A Dramatic Career Shift

EARLY ON in his marriage, he did some soul searching about physics, a career that might trap him in a lifetime of “boring and incremental calculations that wouldn’t result in any real advance in understanding” or a promising career to care for his new family. Then serendipity struck.

Dr. Ramakrishnan read an article about the ribosome in Scientific American and decided to shift his career path to molecular biology. He first had to spend 2 years as a graduate student at the University of California, San Diego, to acquire the knowledge to pursue his new career. This dramatic life-altering decision is emblematic of the scientific hutzpah that led him to his discoveries.

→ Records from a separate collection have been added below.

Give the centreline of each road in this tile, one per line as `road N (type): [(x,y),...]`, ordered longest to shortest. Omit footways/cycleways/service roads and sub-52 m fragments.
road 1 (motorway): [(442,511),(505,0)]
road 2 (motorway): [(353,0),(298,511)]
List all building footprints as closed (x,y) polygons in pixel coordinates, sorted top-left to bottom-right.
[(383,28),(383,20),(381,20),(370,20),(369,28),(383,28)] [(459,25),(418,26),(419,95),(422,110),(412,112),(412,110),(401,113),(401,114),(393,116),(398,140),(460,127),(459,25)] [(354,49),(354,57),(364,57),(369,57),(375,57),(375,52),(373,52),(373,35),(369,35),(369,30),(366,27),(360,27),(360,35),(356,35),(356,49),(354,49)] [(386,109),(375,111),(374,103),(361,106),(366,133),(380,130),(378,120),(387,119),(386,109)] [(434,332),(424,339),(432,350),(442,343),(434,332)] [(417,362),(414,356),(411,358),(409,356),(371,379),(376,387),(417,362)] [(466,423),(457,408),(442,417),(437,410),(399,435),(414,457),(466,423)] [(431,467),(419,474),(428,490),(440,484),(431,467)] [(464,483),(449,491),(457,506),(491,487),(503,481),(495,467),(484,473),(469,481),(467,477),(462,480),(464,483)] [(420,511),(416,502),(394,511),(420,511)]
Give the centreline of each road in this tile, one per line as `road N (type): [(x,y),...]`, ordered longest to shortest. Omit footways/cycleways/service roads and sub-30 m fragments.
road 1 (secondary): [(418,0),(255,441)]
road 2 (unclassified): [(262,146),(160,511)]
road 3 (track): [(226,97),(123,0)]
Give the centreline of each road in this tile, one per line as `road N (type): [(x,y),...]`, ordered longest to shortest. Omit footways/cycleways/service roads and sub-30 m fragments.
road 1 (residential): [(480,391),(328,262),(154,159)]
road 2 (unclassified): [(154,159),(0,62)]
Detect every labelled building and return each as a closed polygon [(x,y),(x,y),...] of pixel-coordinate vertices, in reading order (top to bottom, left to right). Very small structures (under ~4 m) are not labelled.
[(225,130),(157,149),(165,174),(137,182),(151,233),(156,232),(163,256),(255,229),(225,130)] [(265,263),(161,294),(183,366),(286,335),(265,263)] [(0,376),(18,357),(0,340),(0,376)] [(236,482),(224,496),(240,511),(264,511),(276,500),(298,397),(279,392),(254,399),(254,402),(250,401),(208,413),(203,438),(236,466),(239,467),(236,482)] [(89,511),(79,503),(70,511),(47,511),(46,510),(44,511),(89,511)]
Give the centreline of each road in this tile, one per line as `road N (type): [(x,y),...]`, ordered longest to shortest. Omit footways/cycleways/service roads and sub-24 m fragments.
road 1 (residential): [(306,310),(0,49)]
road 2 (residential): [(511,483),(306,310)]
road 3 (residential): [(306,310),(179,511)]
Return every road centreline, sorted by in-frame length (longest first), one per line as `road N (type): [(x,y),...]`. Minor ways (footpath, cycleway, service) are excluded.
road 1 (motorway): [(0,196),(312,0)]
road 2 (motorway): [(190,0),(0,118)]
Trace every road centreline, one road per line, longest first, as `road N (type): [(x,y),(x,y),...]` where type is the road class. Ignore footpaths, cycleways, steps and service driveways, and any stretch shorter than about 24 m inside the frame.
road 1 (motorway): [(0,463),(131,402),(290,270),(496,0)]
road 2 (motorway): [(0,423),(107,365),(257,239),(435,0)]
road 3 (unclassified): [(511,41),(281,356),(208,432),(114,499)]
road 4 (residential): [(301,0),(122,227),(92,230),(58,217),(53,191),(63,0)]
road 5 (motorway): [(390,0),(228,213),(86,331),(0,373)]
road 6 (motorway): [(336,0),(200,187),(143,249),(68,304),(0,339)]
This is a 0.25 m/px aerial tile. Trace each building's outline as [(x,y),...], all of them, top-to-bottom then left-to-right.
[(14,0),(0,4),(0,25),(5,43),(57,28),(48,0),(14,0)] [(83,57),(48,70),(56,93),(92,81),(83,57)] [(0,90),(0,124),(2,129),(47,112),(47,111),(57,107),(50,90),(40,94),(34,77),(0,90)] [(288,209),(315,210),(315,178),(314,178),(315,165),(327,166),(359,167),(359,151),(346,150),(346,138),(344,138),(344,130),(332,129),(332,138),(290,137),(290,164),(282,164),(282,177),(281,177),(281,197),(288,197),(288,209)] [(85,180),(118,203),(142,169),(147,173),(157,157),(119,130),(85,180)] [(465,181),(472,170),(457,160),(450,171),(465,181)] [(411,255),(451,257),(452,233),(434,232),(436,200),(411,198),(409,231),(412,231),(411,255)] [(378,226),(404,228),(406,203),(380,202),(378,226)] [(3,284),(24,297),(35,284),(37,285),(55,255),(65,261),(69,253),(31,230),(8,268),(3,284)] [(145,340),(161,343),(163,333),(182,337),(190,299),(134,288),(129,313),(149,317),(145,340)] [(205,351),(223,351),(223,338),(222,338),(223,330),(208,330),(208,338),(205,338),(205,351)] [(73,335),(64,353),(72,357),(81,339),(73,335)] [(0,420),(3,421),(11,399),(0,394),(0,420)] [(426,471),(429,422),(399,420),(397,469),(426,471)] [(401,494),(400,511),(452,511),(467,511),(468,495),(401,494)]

The Complexity of the Ribosome

CHAPTER 1 introduces the author, and chapter 2 introduces the ribosome. Mention DNA and almost everyone nods in understanding. It is, after all, what determines the essence of who we are and what traits we pass to our children. But mention the word ribosome, and you’ll probably be met with a blank stare. It is a challenge to write about complex scientific research for both science and lay readers. And, for the most part, the author succeeds, but there are long periods that readers without a science background will likely skip.

“The whole ribosome contains more than a million atoms,” the author writes. “Because it’s the link between our genes and the proteins they specify, the ribosome lies at the very crossroads of life.” He then goes on to explain in detail.

The book is organized into 20 chapters, but the content is essentially a triad: the author’s personal story, the science behind his Nobel Prize–winning discovery, and the politics of high-level science.

Technology Challenge

SINCE ELECTRON microscopy was just in the developmental stage during most of the author’s work, he and his contemporaries used the older technique of x-ray crystallography, which became the main tool to decipher the ribosome’s structure. Although Dr. Ramakrishnan labors at defining crystallography, it gets muddied in overly scientific jargon. Not surprisingly, the colorful cast of scientists involved in the frantic race to crystalize the ribosome adds rich texture to the narrative.

A pilot once described flying a commercial airliner as countless hours of boredom and seconds of sheer terror. Bench research could be described similarly, countless hours of frustration and then the rare moment of discovery: “Seeing the atomic structures of the subunits was absolutely amazing,” the author writes. “It was like landing on a new continent and encountering new and different terrain.”

Arrival at the Top

AFTER 20-PLUS years of hard work and sacrifice, Dr. Ramakrishnan finally arrived, sharing a Noble Prize in Chemistry with 2 other scientists. But recognition comes with a price. He notes with honesty that the Nobel Prize is not awarded for being a great scientist, but rather for making a groundbreaking discovery. And striving for the Nobel Prize can change scientists’ behavior, leaving them often frustrated and unhappy, when year after year they fail to get one. 

“I don’t subscribe to the heroic narrative of science. Rather, some of us are fortunate enough to be the agents of important discoveries that would have been made anyway….”
— Venki Ramakrishnan, PhD

Tweet this quote

This passage in the epilogue best describes the researchers behind the white lab coat: “I don’t subscribe to the heroic narrative of science. Rather, some of us are fortunate enough to be the agents of important discoveries that would have been made anyway, sometimes not even that much later. But this cold analytical view does not sit well with our emotional selves…. Science becomes a play, with heroes and villains…. When someone like Newton or Einstein sees much further than others, or Watson and Crick synthesize in one stroke the essential features of DNA that might have dribbled out in pieces, we tend to immortalize them.”

Gene Machine is a thought-provoking account of science at its highest level as well as the human and political struggles that underpin the advances that have changed the world for the better. This book is highly recommended for readers of The ASCO Post.